One of the first questions a tech executive is faced with is whether to spend umph millions of dollars on building out a Hadoop cluster/data warehouse/data lake (or similar expensive piece of kit) first, and then try to get value from the neat data pool, or to get their hands dirty straight away. As with all of my points here, I have seen both cases in roughly equal measures.
Whereas it is tempting to want to have all the technology in place before letting analysts lose on the data, after all it is makes sense to, for example, make sure you have all the ingredients for a recipe before starting to cook a dish, it may not be the best idea in this case. Why? Well, for one, you are wasting time. Building a warehouse solution can take months, if not years, and in the meantime your competitors are optimising their businesses and launching new products and services. Furthermore, the optimal technology solution may not be clear from the start. Your first, small projects will already deliver value, and give you guidance on whether you are heading in the right direction.
Tip 1: Don’t wait! Get started straight away, even if it is just with proof-of-concepts, exploratory analysis or prototypes.
- Hire one, or hire a team?
So you want to get started, but now you need to decide, do I hire one experienced, talented, expensive superstar data scientist (a.k.a. unicorn) or do I spend my budget on a team of junior data scientists that can work together? Well, the advantage with an experienced hire is that you have lots of precedent of their work, and they can possibly get up to speed a little bit faster with your business needs. The disadvantage is that they can be set in their ways, i.e. try to fit your problem into their solution, that they come with one skillset and that they are incredibly hard to find and thus expensive.
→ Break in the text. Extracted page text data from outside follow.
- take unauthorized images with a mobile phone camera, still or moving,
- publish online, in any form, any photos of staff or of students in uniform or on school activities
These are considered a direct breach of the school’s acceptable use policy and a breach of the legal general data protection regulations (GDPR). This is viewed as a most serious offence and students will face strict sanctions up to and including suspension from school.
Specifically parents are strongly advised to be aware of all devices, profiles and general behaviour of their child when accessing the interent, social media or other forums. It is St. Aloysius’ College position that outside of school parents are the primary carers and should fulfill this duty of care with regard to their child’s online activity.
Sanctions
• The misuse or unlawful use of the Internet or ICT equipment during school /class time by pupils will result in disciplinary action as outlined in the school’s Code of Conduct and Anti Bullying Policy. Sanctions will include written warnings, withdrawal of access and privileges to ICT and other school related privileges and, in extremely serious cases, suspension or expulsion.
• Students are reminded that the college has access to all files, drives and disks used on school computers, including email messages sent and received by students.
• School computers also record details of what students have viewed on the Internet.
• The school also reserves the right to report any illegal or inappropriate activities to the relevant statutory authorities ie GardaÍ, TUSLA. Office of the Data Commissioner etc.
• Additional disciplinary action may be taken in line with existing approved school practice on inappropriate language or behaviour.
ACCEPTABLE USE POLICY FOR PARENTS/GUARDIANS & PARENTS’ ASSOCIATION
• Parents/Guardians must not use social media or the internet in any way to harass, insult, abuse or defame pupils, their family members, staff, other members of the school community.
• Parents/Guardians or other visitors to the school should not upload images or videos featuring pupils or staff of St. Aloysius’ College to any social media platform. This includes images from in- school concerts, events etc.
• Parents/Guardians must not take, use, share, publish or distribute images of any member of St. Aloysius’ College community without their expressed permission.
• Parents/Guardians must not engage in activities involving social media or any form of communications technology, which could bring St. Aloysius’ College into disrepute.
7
The best solution in my book is thus to go for a small team of less experienced, but talented and motivated individuals with diverse skill and fresh mindsets. A team of three already allows for a good coverage of all necessary skillsets, e.g. a person more focused on coding and databases, a person focused on stats and analytics, and a third person with visualisation and reporting skills. Taking people younger in their careers typically means they will work that bit harder to prove themselves and learn, and they will strive to quickly become productive team members.
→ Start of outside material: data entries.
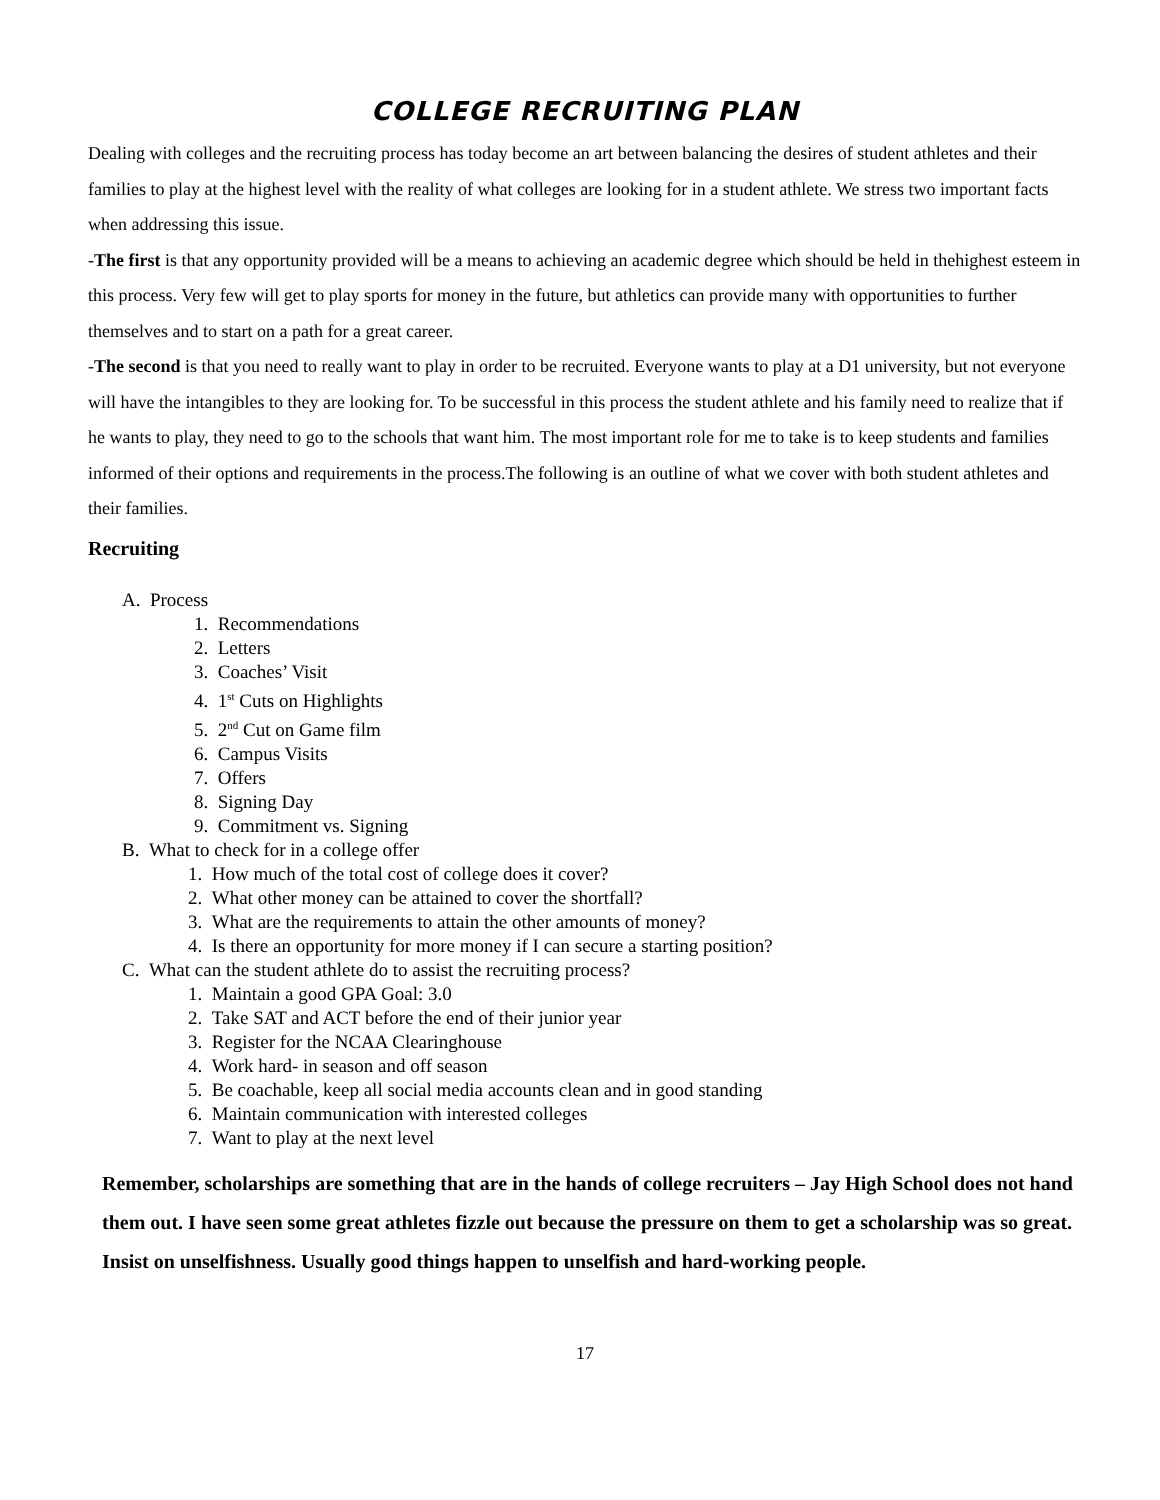COLLEGE RECRUITING PLAN
Dealing with colleges and the recruiting process has today become an art between balancing the desires of student athletes and their families to play at the highest level with the reality of what colleges are looking for in a student athlete. We stress two important facts when addressing this issue.
-The first is that any opportunity provided will be a means to achieving an academic degree which should be held in thehighest esteem in this process. Very few will get to play sports for money in the future, but athletics can provide many with opportunities to further themselves and to start on a path for a great career.
-The second is that you need to really want to play in order to be recruited. Everyone wants to play at a D1 university, but not everyone will have the intangibles to they are looking for. To be successful in this process the student athlete and his family need to realize that if he wants to play, they need to go to the schools that want him. The most important role for me to take is to keep students and families informed of their options and requirements in the process.The following is an outline of what we cover with both student athletes and their families.
Recruiting
A. Process
1. Recommendations
2. Letters
3. Coaches’ Visit
4. 1<sup>st</sup> Cuts on Highlights
5. 2<sup>nd</sup> Cut on Game film
6. Campus Visits
7. Offers
8. Signing Day
9. Commitment vs. Signing
B. What to check for in a college offer
1. How much of the total cost of college does it cover?
2. What other money can be attained to cover the shortfall?
3. What are the requirements to attain the other amounts of money?
4. Is there an opportunity for more money if I can secure a starting position?
C. What can the student athlete do to assist the recruiting process?
1. Maintain a good GPA Goal: 3.0
2. Take SAT and ACT before the end of their junior year
3. Register for the NCAA Clearinghouse
4. Work hard- in season and off season
5. Be coachable, keep all social media accounts clean and in good standing
6. Maintain communication with interested colleges
7. Want to play at the next level
Remember, scholarships are something that are in the hands of college recruiters – Jay High School does not hand them out. I have seen some great athletes fizzle out because the pressure on them to get a scholarship was so great. Insist on unselfishness. Usually good things happen to unselfish and hard-working people.
17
Tip 2: Hire a team of three younger data scientists with diverse skillsets.
- Centralised, or integrated teams?
Congratulations! You are now the proud manager of a data science team. Next big question, where to put them? Do we keep them close together, in one “data taskforce unit”, or do we send them out on secondments to different business units?
Keeping the team together ensures that learning and best practice quickly spreads, incentivises collaboration and increases motivation. It will also allow you to manage the team’s resources better, and combine skills on projects. On the other hand, it can certainly complicate communication with stakeholders outside the team and there is a risk of resentment towards a perceived “ivory tower” of knowledge and power. Placing team members in different business units risks lowered motivation and shared learning, but can facilitate the learning of domain knowledge and result in better communication. There is no one solution to this question that will work for all, but it is important to be aware of the challenges around team placements, and to put structures in place that counteract them.
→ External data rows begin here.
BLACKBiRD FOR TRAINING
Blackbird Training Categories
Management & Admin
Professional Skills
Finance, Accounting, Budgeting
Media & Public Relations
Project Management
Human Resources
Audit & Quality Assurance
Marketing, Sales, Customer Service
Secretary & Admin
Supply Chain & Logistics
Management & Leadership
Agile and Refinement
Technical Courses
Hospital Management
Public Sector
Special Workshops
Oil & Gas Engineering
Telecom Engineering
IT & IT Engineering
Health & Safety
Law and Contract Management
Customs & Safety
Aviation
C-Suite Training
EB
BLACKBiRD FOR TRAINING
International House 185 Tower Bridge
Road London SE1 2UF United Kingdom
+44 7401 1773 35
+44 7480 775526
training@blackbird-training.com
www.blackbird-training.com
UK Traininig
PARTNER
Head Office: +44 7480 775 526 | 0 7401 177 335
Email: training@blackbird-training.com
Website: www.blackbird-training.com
Tip 3: Look for a hybrid team organisation, with a good mix of internal support and mentoring within the data science team and open communication lines with the rest of the organisation.
To summarise, if your organisation is not making good use of its data today, you will be in trouble tomorrow. Sooner or later all organisations will need to become more data driven, and those that start earlier will have the advantage. It is not easy to get started, but there are tools and services available for those with the right level of commitment. Start now, build a team of diverse skills, get advice on how to manage teams of data rockstars join the data revolution.